Jakarta, CNN Indonesia --
Calon presiden Amerika Serikat dari Partai Demokrat, Kamala Harris, dan rivalnya dari Partai Republik, Donald Trump, untuk pertama kalinya berhadapan dalam debat capres Pilpres AS 2024 pada Selasa (10/9).
Debat itu digelar di Philadelphia nan diselenggarakan oleh ABC News. Kedua belah pihak mengawali perdebatan dengan saling berjabat tangan.
ADVERTISEMENT
SCROLL TO CONTINUE WITH CONTENT
Topik debat capres tersebut beragam, mulai dari masalah ekonomi, kewenangan aborsi, Proyek (Project) 2025, kejadian kerusuhan di Capitol, hingga Israel-Palestina.
Lantas, siapa nan memenangkan debat capres?
Berdasarkan jajak pendapat CNN, para pengamat debat menyatakan Kamala Harris unggul jauh dibandingkan Trump dengan nilai 63:37. Survei YouGov juga menunjukkan Harris menang di antara bunyi pemilih terdaftar dengan capaian 43:28.
Para master di Fox News juga sepakat bahwa Harris sukses menekuk Trump.
Penampilan Harris pada malam hari itu memang sukses membikin Trump kacau lantaran Wakil Presiden petahana itu berulang kali menyenggol sang eks Presiden dengan serangkaian rumor sensitif bagi Trump, sebut saja peristiwa di Capitol hingga Project 2025.
"Dia memenangkan debat dan bukan hanya secara default," kata guru besar retorika dan pembelaan publik Universitas Hofstra, Tomeka M Robinson, kepada Al Jazeera.
Robinson menilai Trump semestinya bisa membikin penampilan nan lebih baik jika saja dia "berpegang pada keberhasilannya dalam kebijakan tertentu."
"Trump perlu bicara tentang ide-ide kebijakannya daripada mengandalkan retorika rawan nan sama mengenai imigran dan keadilan reproduksi," ujarnya.
Tammy R Vigil, guru besar media di Universitas Boston nan berfokus pada komunikasi politik, juga menilai Harris sukses memenangkan debat lantaran "tahu persis tombol apa nan kudu ditekan" untuk memancing emosi Trump.
Trump sendiri gugur lantaran terkecoh dengan emosinya sendiri selama perdebatan.
"Ucapannya sangat jarang berbasis kebenaran dan sering kali sangat berjuntai pada upaya mendesak respons emosional alih-alih logis dari pemirsa.
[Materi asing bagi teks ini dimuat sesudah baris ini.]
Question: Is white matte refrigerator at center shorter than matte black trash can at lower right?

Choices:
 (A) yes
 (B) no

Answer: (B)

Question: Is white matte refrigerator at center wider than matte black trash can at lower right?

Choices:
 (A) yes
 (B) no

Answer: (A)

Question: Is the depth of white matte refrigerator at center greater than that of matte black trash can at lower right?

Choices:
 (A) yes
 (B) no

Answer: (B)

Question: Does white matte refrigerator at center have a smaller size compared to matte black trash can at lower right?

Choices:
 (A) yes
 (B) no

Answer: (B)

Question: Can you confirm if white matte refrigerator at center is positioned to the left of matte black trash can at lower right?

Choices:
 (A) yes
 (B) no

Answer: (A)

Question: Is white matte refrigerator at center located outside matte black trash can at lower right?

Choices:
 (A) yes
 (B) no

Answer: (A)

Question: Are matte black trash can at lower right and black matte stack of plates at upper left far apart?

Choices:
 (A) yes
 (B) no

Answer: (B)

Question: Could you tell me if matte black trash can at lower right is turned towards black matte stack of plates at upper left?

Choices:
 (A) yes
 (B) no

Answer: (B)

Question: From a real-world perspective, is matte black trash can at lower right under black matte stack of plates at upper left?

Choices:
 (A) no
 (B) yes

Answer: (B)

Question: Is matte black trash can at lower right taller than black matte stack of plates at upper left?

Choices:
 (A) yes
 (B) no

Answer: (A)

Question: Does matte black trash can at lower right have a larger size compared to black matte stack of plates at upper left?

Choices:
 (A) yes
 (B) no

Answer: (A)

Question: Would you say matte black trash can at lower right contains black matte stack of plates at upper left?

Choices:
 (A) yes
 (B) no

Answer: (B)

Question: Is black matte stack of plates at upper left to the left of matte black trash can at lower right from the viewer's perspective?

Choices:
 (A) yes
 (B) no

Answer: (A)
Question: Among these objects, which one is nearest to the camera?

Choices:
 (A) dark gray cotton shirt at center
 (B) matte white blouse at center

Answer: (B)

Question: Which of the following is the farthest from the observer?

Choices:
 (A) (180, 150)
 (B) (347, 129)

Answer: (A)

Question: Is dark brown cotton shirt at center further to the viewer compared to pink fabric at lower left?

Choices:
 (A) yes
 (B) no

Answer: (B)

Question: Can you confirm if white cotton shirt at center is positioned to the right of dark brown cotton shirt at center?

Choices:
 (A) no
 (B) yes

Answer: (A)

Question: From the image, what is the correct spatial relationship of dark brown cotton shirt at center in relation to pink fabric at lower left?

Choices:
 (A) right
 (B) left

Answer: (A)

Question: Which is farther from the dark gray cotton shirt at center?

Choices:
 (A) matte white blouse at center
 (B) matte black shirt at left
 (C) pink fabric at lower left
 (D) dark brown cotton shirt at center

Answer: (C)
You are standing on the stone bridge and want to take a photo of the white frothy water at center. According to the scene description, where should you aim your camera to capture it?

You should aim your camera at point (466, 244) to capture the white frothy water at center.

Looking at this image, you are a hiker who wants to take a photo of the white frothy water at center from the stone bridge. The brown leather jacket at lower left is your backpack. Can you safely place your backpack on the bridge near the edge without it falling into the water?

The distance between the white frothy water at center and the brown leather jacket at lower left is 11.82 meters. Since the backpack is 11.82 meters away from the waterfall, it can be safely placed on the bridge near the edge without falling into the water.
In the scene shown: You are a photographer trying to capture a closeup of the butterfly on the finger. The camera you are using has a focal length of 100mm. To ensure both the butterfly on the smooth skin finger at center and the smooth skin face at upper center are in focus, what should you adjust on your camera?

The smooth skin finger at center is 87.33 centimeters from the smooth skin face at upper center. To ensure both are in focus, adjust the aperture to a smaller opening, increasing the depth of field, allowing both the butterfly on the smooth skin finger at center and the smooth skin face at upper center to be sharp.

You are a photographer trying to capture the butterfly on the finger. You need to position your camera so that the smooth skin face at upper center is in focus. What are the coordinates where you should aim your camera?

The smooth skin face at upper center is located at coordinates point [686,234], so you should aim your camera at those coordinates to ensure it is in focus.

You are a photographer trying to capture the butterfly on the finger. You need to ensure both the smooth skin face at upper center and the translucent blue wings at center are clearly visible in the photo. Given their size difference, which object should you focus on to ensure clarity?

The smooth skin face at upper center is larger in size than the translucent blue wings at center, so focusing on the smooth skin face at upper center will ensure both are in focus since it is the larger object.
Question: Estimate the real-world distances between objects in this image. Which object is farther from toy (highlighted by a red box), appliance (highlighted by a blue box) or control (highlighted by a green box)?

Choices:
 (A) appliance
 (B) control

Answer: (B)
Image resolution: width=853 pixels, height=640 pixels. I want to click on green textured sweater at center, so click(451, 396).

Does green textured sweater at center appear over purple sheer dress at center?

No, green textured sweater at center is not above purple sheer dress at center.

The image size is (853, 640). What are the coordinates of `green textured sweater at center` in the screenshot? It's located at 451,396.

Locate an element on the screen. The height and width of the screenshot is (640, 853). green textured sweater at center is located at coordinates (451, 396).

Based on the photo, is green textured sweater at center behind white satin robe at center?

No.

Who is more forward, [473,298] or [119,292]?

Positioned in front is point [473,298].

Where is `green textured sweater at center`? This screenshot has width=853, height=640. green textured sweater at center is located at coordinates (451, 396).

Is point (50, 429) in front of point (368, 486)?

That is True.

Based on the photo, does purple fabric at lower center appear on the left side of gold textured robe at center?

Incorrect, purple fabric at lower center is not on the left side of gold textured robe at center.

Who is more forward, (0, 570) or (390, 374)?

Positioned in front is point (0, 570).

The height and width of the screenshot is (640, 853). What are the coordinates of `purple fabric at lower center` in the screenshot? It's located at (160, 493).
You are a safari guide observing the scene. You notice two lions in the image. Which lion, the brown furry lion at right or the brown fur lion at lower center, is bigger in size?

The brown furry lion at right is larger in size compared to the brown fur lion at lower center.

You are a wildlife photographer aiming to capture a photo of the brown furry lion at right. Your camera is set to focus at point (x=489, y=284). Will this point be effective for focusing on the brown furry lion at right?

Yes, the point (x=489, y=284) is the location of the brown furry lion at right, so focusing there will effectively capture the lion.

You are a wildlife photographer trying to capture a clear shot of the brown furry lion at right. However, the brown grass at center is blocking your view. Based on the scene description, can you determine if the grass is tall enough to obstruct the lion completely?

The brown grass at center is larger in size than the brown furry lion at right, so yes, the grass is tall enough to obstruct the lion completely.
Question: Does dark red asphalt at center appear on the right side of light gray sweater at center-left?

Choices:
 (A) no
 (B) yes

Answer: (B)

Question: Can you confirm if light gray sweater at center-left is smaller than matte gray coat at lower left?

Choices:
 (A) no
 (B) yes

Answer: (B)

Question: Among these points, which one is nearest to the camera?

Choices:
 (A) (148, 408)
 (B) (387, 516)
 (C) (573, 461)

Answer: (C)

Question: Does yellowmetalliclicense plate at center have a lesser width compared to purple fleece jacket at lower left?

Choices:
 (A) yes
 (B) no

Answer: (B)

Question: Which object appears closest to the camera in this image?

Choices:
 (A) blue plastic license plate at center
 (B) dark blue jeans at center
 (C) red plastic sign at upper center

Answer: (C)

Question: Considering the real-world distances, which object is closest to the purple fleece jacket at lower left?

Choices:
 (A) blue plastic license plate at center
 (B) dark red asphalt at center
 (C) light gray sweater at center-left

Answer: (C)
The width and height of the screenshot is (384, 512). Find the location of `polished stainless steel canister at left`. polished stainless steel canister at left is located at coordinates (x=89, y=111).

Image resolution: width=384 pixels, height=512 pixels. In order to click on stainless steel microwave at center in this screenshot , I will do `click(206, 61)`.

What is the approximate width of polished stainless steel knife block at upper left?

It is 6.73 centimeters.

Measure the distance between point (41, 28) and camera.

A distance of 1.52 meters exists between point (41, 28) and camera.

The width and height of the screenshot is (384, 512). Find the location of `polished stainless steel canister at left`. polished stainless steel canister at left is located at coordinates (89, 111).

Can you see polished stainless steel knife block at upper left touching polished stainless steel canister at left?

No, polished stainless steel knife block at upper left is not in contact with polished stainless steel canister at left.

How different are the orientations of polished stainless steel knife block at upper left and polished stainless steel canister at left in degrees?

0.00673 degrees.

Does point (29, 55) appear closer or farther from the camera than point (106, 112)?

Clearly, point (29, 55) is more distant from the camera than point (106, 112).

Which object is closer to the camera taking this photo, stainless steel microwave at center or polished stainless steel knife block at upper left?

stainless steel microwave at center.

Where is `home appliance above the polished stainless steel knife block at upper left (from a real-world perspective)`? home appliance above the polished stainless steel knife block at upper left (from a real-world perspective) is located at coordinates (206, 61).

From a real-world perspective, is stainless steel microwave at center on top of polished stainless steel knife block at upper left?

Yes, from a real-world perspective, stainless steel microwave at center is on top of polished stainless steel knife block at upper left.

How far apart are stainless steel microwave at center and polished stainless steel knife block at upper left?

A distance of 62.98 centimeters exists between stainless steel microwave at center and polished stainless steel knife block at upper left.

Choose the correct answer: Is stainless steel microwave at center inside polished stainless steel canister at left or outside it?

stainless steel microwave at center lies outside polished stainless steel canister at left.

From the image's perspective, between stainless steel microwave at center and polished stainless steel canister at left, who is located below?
Dia melakukan perihal nan sama tadi malam," ucap Vigil kepada Al Jazeera.
David A Frank, seorang guru besar retorika di University of Oregon, juga mengatakan kepada Al Jazeera bahwa strategi Harris pada malam itu ialah untuk mengadili Trump.
"Harris telah mengangkat pesona jaksa selama kampanye ini," tutur Frank.
Nick Beauchamp, seorang guru besar pengetahuan politik di Northeastern University, menyayangkan penampilan Trump nan kehilangan kendali akibat serangan intens Harris.
Ia pun membandingkan debat kali ini dengan debat Trump-Joe Biden sebelumnya.
"Dalam debat pertama, di saat Biden terutama menjadi pemasok nan menghancurkan dirinya sendiri, Trump mengambil sorotan dengan tetap tenang, dan tetap menyampaikan pesannya," kata Beauchamp.
"Sebaliknya, dalam debat Harris-Trump, sindiran, olokan, dan hinaan Harris nan terus-menerus tampaknya memainkan peran besar nan menyebabkan Trump berpenampilan buruk, dengan kemarahan nan konstan dan celaan nan tidak koheren," ucapnya.
Ia kemudian melanjutkan, "Jadi dalam perihal ini, Harris secara aktif menyebabkan Trump kalah, meskipun lebih banyak dengan secara aktif menyebabkan Trump bertindak jelek daripada secara aktif menampilkan dirinya dalam perspektif pandang nan terbaik."